PAGE TEXT
- - - - -

Appeal from the United States District Court
for the Northern District of California
Nathanael M. Cousins, Magistrate Judge, Presiding
Argued and Submitted May 11, 2023
San Francisco, California
Before: MURGUIA, Chief Judge, and FRIEDLAND and BENNETT, Circuit
Judges.
Plaintiff-Appellant Leanne Albers appeals the district court’s grant of
summary judgment to Defendants-Appellees Paul Revere Insurance Group and
Unum Life Insurance Company of America. Albers sued Defendants, alleging that
she was totally disabled and entitled to full lifetime benefits under her individual
*
This disposition is not appropriate for publication and is not precedent
except as provided by Ninth Circuit Rule 36-3.
disability insurance policy. She brought claims under breach of contract, breach of
the implied covenant of good faith and fair dealing, and California’s Unfair
Competition Law. The district court concluded that (1) the contractual claims1
against Unum failed for lack of contractual privity; (2) Albers’s common law claims
were time-barred because she did not sue within the applicable statutes of
limitations; (3) Albers waived and was estopped from pursuing her breach of
contract claim; and (4) Albers’s breach of the implied covenant of good faith and
fair dealing and Unfair Competition Law claims failed as a matter of law.
We have jurisdiction under 28 U.S.C. § 1291. We affirm in part, reverse in
part, and remand.

- - - - -

REQUIRED ACTION A
According to the appeal ruling, which magistrate judge presided over the district court case?
The rows that come next bear no relation to the appeal ruling.

SOURCE MATERIAL
- - - - -

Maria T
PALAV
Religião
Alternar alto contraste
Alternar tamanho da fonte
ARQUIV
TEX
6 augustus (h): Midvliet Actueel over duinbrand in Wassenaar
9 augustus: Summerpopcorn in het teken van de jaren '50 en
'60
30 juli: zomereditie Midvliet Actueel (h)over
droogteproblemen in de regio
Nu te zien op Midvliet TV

- - - - -

REQUIRED ACTION B
Write out every line of the rows above, reproducing each one without any alteration.

FINAL ANSWER A
Nathanael M. Cousins

FINAL ANSWER B
Maria T
PALAV
Religião
Alternar alto contraste
Alternar tamanho da fonte
ARQUIV
TEX
6 augustus (h): Midvliet Actueel over duinbrand in Wassenaar
9 augustus: Summerpopcorn in het teken van de jaren '50 en
'60
30 juli: zomereditie Midvliet Actueel (h)over
droogteproblemen in de regio
Nu te zien op Midvliet TV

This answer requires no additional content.